Allen Methoden der Lean Production liegt der Grundgedanke des kontinuierlichen Verbesserungsprozesses (KVP) zugrunde. Er beruht auf dem Konzept „Kaizen“ und überträgt sie in den industriellen Kontext. Diese zentrale japanische Vokabel setzt sich aus den Begriffen für „Wandel“ beziehungsweise „Veränderung“ (Kai) und „zum Besseren“ (Zen) zusammen. Dementsprechend strebt der kontinuierliche Verbesserungsprozess eine offene Fehlerkultur an. Was nicht rund läuft, wird nicht als Quelle für Verdruss gesehen – sondern als Chance zur Optimierung. 

Dabei geht es freilich nicht um kapitale Fehler, sondern oftmals kleine Details: Was ist schon perfekt? In diesem Sinne möchte der kontinuierliche Verbesserungsprozess die Sinne aller Beteiligten schärfen. Dabei kommt der Partizipation der Mitarbeiter eine Schlüsselrolle zu. Sie sind vor Ort – in der Lean Production als „Gemba“ bezeichnet – und können daher am besten beurteilen, wo es noch Verbesserungspotenzial gibt. Man muss nur genau hinschauen.  

7 Muda: Verschwendung vermeiden 

Wer die eigenen Prozesse optimieren möchte, muss gezielt gegen Verschwendung vorgehen. Dies ist ein weiterer Kerngedanke der Lean-Methodik. Im Japanischen bezeichnet „Muda“ eine sinnlose Tätigkeit, in dem Sinne, dass sie nicht zur Wertschöpfung beiträgt. Verschwendung lässt sich anhand der 7 Muda folgendermaßen umgehen: 

  • Vermeidung von überflüssigen Materialbewegungen
  • Reduzierung von Lagerbeständen
  • Vermeidung von nicht-ergonomischen Bewegungen
  • Senkung vermeidbarer Wartezeiten
  • Vereinfachung der Verarbeitung
  • Kontinuierliche Verbesserung 

Hier zeigt sich exemplarisch, wie eng die einzelnen Lean-Production-Methoden miteinander verzahnt sind. Für die Erkennung der Stellschrauben, an denen die kontinuierliche Verbesserung ansetzen muss, liefern die 7 Muda entscheidende Ansätze. Umgekehrt genügt die Kenntnis der unterschiedlichen Verschwendungsarten alleine nicht aus – man muss wissen, wie man in der Praxis gegen sie vorgeht. 

 

 

Mit der 5S-Methode Standardprozesse etablieren 

Während das Prinzip der kontinuierlichen Verbesserung noch eher abstrakt bleibt und den konzeptionellen Rahmen vorgibt, zeigen Lean-Production-Methoden wie 5S, worauf es in der Praxis ankommt. Bei 5S geht es darum, Prozesse so zu standardisieren, dass sie in einer vorgesehenen Zeit einen vorgesehenen Output in hundertprozentiger Qualität gewährleisten. So schafft 5S stabile Prozesse, die dazu beitragen, kürzere Durchlaufzeiten zu generieren. Außerdem legt man durch Standardisierung eine Basis für kontinuierliche Verbesserung. „Wo es keine Standards gibt, da findet auch keine kontinuierliche Verbesserung statt“, sagte schon Taiichi Ōno von Toyota.

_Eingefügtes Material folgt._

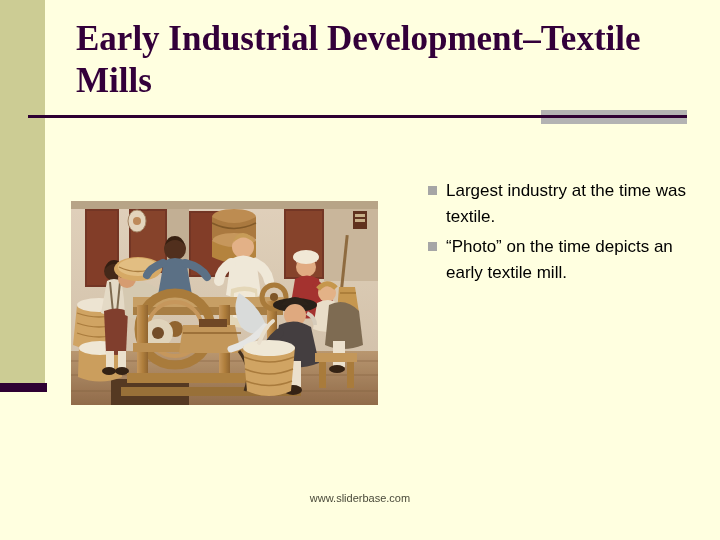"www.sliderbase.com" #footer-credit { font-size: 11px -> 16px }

Seinen Namen verdankt 5S dem Umstand, dass die einzelnen Begriffe, aus denen es sich zusammensetzt, im Japanischen allesamt mit einem „S“ beginnen: 

  • Seiri: Sortieren Sie alles aus, was nicht unbedingt benötigt wird. 
  • Seiton: Platzieren Sie das Arbeitsmaterial ergonomisch und kennzeichnen sie es. 
  • Seiso: Reinigen Sie den Arbeitsplatz stets gründlich und eigenhändig. 
  • Seiketsu: Vermeiden Sie Unordnung durch regelmäßiges Aufräumen.   
  • Shitsuke: Seien Sie immer diszipliniert.  

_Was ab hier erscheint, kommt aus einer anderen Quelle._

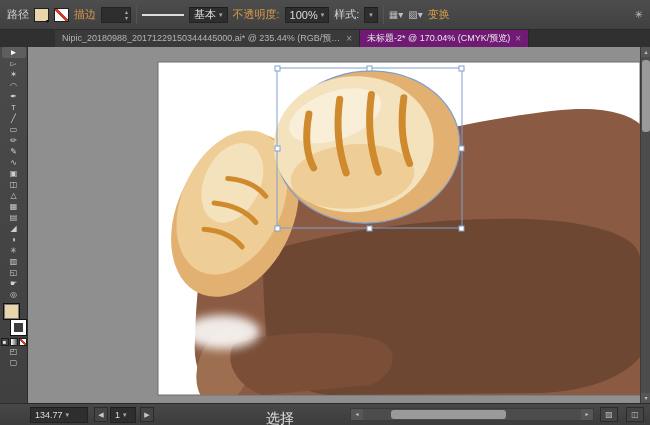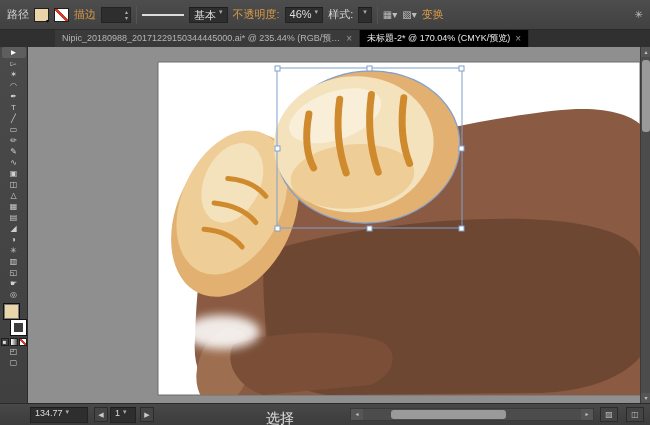"基本" .field { align-items: none -> center }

Die Folgen einer erfolgreichen Umsetzung von 5S sind zahlreich: So wird nicht nur die Produktivität und Qualität der Montage erhöht. Durch die effektivere Nutzung der Arbeitsflächen und einen ordentlichen Arbeitsbereich im Allgemeinen steigt auch die Motivation der Mitarbeiter. Gleichzeitig kann der nächste Kundenbesuch ohne unangenehme Überraschungen jederzeit anstehen.